When GM/Cadillac's Hamtramck Assembly Center opened in 1985, equipped with the latest in advanced manufacturing technology, GM envisioned competitive victory.
But reality was somewhat different. In her book Rude Awakening, automotive analyst Maryann Keller told what she saw: robots designed to spray-paint cars instead painting each other; factory lines halted for hours while technicians scrambled to debug software; computer systems sending erroneous instructions, leading to body parts being installed on the wrong cars.
Simply removing all the unproved and misapplied technology improved production and efficiency, remembers plant manager Larry Tibbitts.
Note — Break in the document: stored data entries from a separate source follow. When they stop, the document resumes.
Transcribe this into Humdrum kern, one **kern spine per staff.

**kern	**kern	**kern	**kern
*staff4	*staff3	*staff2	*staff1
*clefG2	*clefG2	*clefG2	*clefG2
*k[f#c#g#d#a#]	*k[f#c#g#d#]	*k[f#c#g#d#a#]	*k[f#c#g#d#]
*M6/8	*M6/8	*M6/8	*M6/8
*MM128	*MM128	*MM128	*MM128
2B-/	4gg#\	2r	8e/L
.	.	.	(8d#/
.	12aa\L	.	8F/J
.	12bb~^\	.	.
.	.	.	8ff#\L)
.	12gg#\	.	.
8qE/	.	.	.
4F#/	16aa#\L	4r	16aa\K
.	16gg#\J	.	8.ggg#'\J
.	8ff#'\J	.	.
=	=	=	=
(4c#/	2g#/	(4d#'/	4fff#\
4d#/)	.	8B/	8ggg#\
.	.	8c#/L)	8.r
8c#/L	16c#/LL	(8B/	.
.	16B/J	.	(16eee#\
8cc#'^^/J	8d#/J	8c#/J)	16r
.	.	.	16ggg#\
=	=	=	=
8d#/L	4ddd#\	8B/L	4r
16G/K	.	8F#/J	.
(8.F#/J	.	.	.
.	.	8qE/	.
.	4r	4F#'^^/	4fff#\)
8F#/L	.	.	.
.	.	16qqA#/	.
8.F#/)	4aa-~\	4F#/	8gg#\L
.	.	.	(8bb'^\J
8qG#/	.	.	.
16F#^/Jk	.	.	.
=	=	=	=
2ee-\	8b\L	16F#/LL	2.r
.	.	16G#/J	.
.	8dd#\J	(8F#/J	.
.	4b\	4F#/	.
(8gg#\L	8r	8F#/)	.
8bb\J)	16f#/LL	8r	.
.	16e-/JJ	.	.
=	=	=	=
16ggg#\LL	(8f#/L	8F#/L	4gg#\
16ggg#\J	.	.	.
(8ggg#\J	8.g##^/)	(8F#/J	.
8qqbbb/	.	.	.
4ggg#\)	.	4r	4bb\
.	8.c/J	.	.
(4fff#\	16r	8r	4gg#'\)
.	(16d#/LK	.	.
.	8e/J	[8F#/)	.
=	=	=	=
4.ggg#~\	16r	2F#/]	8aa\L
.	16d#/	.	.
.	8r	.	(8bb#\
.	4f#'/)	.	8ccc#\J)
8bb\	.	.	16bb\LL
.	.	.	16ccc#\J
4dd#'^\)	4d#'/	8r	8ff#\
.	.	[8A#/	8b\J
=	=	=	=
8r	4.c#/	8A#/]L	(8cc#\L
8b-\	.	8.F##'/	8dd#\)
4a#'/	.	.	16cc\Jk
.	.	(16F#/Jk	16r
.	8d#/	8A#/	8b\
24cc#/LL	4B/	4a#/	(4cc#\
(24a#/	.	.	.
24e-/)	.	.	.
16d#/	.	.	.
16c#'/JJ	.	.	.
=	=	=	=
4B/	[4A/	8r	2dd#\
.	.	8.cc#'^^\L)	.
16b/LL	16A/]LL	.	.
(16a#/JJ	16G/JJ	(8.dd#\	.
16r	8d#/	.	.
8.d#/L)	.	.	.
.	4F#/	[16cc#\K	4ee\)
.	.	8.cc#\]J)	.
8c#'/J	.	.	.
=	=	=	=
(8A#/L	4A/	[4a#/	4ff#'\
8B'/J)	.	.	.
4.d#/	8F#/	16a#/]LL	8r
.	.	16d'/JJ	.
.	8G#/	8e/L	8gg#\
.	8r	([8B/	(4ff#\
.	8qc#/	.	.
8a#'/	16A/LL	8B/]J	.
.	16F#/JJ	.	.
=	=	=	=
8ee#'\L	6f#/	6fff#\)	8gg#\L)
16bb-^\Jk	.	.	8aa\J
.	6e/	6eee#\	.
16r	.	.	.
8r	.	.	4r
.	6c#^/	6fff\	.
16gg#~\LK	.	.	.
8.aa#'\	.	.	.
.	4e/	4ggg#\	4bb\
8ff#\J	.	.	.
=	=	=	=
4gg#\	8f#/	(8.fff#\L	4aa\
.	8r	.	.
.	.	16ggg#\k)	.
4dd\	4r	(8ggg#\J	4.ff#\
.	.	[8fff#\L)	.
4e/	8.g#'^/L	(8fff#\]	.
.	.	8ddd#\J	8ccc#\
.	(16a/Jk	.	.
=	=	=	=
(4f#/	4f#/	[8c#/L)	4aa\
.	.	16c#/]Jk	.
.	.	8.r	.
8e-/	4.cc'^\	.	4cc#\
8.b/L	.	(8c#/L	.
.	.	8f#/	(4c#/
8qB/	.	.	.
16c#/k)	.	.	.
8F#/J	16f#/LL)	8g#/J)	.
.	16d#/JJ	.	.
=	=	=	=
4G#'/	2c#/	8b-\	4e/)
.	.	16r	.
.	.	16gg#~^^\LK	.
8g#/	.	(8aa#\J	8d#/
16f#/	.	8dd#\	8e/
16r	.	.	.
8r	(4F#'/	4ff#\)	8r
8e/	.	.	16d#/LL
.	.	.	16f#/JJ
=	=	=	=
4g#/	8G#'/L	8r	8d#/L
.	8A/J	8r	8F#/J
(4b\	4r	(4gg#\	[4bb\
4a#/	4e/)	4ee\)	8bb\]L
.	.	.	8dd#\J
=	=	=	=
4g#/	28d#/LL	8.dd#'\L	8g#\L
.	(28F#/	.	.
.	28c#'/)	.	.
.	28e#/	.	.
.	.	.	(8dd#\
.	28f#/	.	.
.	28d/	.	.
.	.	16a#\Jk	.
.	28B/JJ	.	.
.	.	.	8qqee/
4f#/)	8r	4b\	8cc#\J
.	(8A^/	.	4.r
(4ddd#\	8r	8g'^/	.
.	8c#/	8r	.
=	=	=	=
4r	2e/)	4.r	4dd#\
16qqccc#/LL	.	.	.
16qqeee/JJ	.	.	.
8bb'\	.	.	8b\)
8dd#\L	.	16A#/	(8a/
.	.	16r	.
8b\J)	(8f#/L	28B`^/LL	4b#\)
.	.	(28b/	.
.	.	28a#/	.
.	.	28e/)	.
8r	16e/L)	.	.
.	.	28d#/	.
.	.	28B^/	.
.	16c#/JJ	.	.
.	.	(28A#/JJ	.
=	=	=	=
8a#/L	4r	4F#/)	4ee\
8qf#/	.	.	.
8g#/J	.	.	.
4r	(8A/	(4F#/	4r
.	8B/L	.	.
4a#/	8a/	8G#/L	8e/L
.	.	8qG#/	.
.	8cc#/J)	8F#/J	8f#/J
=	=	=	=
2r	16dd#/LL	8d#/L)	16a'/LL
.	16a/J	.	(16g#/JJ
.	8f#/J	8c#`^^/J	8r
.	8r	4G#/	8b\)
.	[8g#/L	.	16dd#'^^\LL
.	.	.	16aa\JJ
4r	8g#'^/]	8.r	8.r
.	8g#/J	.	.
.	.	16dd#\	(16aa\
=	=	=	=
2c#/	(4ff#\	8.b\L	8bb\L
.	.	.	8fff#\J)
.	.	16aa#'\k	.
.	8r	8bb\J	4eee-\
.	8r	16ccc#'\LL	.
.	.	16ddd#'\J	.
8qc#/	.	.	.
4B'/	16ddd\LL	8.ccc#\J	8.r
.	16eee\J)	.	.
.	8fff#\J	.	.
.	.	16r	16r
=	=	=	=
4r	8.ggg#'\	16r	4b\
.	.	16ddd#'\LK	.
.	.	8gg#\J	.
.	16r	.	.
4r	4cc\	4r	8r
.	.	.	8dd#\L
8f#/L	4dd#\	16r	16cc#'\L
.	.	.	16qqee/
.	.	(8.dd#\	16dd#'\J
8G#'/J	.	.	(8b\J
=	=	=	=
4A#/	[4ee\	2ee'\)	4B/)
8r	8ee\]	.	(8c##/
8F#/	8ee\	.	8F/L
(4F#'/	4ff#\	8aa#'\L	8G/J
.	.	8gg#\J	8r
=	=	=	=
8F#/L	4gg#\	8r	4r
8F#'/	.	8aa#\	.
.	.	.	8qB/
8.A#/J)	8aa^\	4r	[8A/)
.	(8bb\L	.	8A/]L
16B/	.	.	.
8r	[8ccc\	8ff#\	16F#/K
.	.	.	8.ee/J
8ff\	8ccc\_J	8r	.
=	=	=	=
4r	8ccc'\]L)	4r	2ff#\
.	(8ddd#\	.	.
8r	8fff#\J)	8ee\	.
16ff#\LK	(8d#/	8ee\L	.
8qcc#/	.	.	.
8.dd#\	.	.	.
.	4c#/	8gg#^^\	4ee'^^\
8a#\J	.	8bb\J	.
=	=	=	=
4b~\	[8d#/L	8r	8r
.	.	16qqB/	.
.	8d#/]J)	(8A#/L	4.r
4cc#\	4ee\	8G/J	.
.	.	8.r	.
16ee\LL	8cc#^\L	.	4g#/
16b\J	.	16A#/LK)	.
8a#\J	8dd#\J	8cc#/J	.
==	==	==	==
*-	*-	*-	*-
But the key ingredient to Hamtramck's progress, Tibbitts says, is employee involvement.
For example, the plant's employees achieved a 73 percent reduction in discrepancies per vehicle between 1986 and 1991, the year Hamtramck won its Best Plants award. They also recorded a 65 percent improvement in productivity for the same period in all measures of quality and customer satisfaction.
The assembly-line effectiveness center (ALEC), established in 1989 in a 20,000-square-foot section of the plant, gives workers a chance to evaluate new designs and make suggestions early on. "When the assemblers first looked at the new Seville and Eldorado," says manufacturing manager Roy Roberts, "almost 300 modifications were made. These were focused on quality, productivity, and cost advantages for the product and the people."
Cadillac's design-for-manufacturability (DFM) program has also led to major improvements. The bumpers of the Seville and Eldorado are a good example. Nuts and bolts were replaced with snap-in fasteners. Where the 1990 Seville required 217 fasteners in the bumper system, the 1992 model required only 34.